▸ **WHAT YOU HAVE TO DO**: Look for "object" in every line of the listing. Copy the lines that have it.

▸ **MATERIAL SUPPLIED**:

•••

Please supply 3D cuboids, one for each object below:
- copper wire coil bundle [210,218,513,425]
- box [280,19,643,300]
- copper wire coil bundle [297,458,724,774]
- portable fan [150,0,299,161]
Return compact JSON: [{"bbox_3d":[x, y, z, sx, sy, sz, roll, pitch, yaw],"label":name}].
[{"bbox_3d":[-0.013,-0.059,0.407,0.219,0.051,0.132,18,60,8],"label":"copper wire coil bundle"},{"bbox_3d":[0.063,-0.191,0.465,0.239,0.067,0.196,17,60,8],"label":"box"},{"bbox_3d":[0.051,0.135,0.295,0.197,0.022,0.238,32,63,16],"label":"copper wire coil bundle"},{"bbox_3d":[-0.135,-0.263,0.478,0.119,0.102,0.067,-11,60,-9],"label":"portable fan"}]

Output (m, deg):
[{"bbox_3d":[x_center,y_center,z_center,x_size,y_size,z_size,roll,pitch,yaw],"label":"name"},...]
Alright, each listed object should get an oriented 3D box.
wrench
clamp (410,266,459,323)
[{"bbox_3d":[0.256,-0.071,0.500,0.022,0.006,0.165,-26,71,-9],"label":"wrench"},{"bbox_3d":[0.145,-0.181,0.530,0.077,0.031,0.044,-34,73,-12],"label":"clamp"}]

•••

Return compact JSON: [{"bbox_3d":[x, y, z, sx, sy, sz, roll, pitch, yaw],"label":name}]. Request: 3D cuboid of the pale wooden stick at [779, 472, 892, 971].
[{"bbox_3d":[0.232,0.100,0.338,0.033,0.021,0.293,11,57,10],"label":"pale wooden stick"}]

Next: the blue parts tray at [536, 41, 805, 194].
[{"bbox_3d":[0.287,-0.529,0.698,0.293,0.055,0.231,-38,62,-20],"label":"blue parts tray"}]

•••

▸ **EXERCISE ANSWER**:
Please supply 3D cuboids, one for each object below:
Alright, each listed object should get an oriented 3D box.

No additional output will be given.